One goal of DuplicateSearcher was to generate results that could be used by other applications. The process of identifying duplicates can be complex and time-consuming. There are many attributes of files and directories that can be compared, and the criteria for identifying a duplicate often depends on the file's type and contents. DuplicateSearcher enables the user to specify fairly extensive criteria for identifying duplicate files and directories.
DuplicateSearcher has two operating modes: console and Graphical User Interface (GUI). The console's executable file is dsc.exe, and the GUI's executable file is dsgui.exe. Both have the same search capabilities; however, only the GUI supports performing operations on duplicates, such as deleting, moving, or recycling.

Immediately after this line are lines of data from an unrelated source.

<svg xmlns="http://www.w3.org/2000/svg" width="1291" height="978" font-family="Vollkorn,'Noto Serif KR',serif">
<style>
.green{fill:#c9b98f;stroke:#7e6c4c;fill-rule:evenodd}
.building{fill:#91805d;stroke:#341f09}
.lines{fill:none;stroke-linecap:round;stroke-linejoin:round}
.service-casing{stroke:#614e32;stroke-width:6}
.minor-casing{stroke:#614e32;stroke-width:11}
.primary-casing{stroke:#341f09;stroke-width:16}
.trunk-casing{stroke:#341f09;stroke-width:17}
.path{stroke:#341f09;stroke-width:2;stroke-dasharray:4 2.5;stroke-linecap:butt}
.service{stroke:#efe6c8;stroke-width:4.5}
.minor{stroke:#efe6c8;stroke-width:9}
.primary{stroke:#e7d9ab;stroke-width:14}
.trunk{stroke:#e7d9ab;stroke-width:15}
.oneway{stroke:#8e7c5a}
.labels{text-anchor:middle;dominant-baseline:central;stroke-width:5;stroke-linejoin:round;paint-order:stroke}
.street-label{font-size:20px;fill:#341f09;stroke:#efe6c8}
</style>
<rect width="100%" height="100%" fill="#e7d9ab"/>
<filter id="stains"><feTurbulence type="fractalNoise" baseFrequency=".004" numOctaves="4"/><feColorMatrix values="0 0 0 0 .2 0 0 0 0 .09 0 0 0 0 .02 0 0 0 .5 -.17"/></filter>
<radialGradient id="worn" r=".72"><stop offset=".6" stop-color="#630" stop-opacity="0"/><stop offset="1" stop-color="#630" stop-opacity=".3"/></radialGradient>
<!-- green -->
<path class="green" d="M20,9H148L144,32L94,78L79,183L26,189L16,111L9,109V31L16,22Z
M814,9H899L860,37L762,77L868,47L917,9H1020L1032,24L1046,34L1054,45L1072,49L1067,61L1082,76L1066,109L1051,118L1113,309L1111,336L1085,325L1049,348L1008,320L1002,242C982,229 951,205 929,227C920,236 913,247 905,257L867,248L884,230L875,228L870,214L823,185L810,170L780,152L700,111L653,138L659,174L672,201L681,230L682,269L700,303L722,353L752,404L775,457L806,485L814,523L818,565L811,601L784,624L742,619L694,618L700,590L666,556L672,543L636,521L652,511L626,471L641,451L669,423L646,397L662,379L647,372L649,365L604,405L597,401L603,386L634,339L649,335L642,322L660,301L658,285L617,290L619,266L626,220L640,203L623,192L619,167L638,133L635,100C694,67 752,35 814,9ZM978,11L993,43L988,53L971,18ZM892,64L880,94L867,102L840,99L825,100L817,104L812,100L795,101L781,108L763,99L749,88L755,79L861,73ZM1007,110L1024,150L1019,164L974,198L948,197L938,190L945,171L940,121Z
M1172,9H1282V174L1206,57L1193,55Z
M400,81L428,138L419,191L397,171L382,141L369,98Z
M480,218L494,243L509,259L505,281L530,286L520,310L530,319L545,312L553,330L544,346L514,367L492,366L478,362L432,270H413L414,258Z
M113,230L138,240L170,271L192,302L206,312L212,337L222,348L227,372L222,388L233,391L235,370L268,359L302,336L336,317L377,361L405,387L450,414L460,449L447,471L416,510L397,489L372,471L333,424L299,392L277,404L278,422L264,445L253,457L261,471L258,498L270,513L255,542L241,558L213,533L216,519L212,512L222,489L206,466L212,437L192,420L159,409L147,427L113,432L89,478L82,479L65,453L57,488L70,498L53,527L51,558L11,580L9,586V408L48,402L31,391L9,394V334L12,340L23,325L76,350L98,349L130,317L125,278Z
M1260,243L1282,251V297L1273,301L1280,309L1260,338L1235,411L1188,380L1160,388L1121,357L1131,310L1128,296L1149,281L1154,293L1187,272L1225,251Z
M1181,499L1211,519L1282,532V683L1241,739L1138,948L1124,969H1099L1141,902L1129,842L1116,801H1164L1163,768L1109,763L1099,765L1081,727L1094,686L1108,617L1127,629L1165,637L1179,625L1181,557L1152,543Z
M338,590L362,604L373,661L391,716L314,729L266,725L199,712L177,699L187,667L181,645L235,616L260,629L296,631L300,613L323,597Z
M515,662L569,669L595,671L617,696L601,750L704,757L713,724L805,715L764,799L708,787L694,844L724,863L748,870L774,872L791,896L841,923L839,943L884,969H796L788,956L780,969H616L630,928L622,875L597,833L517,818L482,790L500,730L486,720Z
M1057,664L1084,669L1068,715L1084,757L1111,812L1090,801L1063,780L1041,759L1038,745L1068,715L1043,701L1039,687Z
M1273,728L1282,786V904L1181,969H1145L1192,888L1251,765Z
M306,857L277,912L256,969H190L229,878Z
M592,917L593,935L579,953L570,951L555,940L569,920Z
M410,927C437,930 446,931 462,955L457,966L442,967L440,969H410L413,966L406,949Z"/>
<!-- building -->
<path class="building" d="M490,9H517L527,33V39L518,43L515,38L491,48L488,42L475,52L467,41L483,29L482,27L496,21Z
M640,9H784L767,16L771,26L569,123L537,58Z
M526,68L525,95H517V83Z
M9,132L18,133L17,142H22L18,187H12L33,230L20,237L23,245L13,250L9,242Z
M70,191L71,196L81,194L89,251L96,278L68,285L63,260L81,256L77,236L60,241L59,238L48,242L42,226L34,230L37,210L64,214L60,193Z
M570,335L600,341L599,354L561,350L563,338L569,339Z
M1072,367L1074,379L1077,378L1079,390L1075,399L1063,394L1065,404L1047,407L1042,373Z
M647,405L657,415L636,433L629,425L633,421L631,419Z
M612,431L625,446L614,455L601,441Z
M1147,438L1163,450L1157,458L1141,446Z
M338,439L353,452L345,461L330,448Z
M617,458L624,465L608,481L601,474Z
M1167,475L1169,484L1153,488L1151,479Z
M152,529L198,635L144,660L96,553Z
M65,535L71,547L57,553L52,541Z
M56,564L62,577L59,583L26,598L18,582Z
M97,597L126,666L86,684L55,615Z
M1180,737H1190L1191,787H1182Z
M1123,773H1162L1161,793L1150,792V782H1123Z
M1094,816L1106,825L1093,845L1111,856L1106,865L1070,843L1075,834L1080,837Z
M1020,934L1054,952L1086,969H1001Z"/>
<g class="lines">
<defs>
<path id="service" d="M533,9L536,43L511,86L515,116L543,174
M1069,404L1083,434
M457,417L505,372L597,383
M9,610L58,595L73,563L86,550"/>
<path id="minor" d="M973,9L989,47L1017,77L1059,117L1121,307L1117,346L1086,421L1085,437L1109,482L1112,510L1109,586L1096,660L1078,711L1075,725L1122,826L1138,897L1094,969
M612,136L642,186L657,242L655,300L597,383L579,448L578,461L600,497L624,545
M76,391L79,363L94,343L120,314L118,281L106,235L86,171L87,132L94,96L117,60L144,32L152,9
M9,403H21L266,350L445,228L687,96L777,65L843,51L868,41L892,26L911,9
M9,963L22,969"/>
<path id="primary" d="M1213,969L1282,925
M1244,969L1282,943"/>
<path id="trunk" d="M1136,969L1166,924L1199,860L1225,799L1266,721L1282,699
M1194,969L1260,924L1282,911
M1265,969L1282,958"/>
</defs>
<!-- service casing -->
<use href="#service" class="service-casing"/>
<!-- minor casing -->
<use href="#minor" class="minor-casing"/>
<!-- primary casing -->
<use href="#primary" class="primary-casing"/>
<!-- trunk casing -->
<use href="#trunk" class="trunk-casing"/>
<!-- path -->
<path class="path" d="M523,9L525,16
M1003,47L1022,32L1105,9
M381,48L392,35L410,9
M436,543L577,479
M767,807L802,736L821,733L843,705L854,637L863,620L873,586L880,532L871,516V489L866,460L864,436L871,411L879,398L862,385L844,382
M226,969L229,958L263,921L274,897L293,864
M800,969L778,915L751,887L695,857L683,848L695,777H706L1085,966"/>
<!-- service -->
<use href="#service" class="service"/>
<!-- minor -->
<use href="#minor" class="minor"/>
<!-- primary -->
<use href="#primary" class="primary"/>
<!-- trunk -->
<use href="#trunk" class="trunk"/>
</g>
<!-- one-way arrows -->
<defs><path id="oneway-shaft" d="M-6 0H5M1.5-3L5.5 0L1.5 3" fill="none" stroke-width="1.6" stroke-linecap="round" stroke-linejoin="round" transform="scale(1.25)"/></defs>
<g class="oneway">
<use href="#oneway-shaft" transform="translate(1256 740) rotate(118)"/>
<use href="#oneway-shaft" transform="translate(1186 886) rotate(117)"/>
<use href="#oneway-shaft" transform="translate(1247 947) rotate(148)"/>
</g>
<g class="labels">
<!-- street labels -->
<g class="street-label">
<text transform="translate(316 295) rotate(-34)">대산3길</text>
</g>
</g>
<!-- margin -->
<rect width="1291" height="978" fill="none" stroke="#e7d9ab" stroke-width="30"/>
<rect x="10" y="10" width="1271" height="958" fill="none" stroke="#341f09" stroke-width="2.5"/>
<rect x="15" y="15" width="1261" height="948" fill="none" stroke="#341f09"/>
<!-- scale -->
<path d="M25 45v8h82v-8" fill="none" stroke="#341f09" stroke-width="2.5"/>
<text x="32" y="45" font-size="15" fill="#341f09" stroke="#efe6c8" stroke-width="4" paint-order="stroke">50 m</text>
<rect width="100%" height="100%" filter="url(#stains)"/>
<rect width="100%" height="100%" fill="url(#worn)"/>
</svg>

The GUI makes the criteria easier to specify, and the search results are easier to view. The console makes it easier to integrate the functionality of DuplicateSearcher with other applications. For example, the output from the console could be redirected to a file that is processed by a separate application.
Download And Install
The installer can be downloaded here: DS_Setup.exe
The installer was built using Nullsoft's NSIS, and the code for the installer is included in this repo.
How It Works
DuplicateSearcher uses a combination of multithreading, data structures, and various search algorithms to minimize the time it takes to find duplicates and present them to the user. Internally, DuplicateSearcher creates a 'tag' for each file and directory. Depending on the specified search criteria, this 'tag' can be a combination of a file or directory's attributes, including, but not limited to, its name (exact or SOUNDEX), size, header, footer, or hash of the contents. The 'tag' is used to organize the files and directories using a self-balancing AVL binary search tree (BST). As the file system is searched, references to files and directories are added to the BST using the generated 'tag'.

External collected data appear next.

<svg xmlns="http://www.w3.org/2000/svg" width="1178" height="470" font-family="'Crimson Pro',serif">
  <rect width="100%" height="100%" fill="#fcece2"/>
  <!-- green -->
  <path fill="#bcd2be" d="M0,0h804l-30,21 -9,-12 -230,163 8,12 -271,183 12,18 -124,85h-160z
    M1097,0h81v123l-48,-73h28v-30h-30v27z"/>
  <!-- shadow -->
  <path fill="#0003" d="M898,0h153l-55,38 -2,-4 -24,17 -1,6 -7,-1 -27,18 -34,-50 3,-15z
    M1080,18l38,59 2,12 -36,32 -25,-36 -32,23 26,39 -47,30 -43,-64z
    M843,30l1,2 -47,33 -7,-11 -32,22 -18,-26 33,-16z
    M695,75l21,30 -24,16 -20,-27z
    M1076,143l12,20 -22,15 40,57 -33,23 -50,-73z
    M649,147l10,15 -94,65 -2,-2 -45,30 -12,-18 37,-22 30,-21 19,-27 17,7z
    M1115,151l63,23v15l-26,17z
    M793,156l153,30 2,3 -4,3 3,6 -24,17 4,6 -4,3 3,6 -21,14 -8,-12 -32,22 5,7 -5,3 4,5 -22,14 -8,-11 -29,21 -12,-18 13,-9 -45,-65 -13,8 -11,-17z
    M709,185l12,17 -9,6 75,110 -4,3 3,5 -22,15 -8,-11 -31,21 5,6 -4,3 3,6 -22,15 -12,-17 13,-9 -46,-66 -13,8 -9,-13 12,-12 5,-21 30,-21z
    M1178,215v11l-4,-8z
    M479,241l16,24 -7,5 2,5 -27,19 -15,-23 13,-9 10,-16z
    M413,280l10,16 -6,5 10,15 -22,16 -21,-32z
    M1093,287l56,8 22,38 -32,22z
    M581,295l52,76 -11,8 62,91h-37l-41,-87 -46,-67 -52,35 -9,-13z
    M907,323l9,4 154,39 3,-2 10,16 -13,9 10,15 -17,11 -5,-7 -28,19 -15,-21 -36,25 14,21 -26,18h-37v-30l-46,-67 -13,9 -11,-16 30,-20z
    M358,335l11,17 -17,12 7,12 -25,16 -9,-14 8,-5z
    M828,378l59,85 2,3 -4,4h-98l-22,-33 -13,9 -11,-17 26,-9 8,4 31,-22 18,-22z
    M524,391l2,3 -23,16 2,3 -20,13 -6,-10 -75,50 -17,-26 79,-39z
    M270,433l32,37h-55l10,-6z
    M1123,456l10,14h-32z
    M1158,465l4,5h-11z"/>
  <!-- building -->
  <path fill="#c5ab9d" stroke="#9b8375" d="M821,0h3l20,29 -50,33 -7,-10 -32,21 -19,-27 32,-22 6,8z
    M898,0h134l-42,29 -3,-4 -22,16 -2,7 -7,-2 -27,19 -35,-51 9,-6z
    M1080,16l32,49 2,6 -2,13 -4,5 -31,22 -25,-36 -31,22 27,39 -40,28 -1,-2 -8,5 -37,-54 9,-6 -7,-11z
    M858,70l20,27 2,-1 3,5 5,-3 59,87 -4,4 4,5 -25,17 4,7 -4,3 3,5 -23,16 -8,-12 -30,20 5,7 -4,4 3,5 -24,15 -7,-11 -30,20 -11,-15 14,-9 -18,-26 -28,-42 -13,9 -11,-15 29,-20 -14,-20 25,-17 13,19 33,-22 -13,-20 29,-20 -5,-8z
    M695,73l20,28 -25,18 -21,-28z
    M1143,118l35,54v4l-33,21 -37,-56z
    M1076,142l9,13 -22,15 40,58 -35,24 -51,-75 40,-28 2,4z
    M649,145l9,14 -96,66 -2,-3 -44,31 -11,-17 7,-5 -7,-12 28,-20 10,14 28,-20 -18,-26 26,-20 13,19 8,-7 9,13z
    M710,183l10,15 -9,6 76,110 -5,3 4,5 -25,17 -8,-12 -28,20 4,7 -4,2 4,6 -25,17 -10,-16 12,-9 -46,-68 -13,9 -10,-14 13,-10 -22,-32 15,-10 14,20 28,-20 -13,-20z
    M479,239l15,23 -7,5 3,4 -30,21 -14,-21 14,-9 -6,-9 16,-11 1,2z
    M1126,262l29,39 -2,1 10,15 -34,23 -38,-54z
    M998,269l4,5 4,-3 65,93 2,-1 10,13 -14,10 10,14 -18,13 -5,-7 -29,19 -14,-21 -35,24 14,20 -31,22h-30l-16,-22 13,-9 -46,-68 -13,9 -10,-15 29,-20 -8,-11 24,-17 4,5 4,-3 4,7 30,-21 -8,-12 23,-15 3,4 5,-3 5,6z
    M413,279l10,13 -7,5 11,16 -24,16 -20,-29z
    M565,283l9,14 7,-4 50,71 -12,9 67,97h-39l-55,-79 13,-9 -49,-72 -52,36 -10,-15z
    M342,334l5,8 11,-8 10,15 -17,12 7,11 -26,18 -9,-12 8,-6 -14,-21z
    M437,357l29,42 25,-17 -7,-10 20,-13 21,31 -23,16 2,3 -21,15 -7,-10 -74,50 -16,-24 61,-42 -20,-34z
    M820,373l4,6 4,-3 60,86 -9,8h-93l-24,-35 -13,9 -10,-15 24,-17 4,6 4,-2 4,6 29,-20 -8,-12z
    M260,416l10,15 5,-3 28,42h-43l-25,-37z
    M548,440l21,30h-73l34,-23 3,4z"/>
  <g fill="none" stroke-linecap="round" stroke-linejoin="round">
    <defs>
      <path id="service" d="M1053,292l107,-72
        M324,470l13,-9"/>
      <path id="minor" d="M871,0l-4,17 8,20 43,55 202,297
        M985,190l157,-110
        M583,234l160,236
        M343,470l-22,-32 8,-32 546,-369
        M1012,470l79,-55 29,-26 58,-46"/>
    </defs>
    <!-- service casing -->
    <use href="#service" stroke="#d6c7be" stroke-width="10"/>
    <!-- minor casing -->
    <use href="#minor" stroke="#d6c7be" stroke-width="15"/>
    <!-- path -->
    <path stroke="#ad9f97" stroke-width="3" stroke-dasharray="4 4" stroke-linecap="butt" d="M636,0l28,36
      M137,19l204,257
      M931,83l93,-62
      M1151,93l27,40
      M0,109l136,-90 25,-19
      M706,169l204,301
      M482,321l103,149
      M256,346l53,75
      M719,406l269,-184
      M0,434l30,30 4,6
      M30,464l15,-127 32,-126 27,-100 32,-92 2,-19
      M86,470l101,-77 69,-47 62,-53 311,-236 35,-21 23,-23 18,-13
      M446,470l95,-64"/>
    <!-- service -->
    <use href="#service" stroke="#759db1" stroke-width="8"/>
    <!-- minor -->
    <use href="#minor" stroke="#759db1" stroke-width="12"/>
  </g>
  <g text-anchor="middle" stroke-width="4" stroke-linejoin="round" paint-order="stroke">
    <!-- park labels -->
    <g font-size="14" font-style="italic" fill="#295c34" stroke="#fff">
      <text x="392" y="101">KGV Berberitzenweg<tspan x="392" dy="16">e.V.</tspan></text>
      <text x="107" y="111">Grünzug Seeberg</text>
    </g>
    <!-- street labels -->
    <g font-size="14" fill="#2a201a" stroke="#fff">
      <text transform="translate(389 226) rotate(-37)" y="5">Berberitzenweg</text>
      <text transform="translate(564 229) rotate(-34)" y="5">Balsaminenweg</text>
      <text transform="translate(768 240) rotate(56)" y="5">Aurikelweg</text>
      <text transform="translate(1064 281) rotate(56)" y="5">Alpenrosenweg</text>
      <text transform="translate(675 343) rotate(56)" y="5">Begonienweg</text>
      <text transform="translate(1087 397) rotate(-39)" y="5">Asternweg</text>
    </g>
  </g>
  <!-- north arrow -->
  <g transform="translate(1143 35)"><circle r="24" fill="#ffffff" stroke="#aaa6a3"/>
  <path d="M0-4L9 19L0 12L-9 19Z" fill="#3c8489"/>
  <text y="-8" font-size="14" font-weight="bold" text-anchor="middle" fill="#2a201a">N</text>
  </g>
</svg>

DuplicateSearcher employs multiple threads to maximize search speed. By default, DuplicateSearcher will assign one thread to each search location. As a general rule, peripheral I/O (such as access to hard drives and network controllers) is slower than the CPU and system memory. Instead of making DuplicateSearcher wait on various peripherals, it is almost always faster to attempt concurrent access to multiple peripheral devices using multiple threads. Nevertheless, there are some cases where concurrent access to peripheral devices might make the search process slower, such as if one hard drive contains multiple partitions. DuplicateSearcher allows the user to specify a maximum thread count.
How To Use It
Download and run the installer. Start the GUI, or use the CLI in the installation directory. Both the GUI and CLI are stand-alone applications (besides their dependencies on .NET 2.0 CLR assemblies), so they can be copied anywhere, such as the Windows system directory, so that they can be easily run from the command prompt.
Build
DuplicateSearcher was written using Visual Studio. It can be compiled using the Community edition.
Motivation
I wrote DuplicateSearcher to get more experience with developing an application that can be installed and run by anyone. My skills have improved since I wrote it, so there's a lot that I would do differently now.
To Do
Version 1:
- ensure hard links are not considered
- make a more simplified interface
- use tree view to both group and list results
- title shows progress too (1%... 100%)
- registration system
- auto updates
Version 2:
- Stay-resident version (sys tray) that notifies the user of duplicates when they are placed on the file system
- have dialog for content comparison of multiple (>2) selected results
- set thread priority
- restructure engine
- allow for matching on more FileSystemInfo attributes
- restructure the whole search engine/model to support additional matching criteria using Dictionary<> of multiple attributes
- allow for sort on the results columns
- improved licensing that uses RSA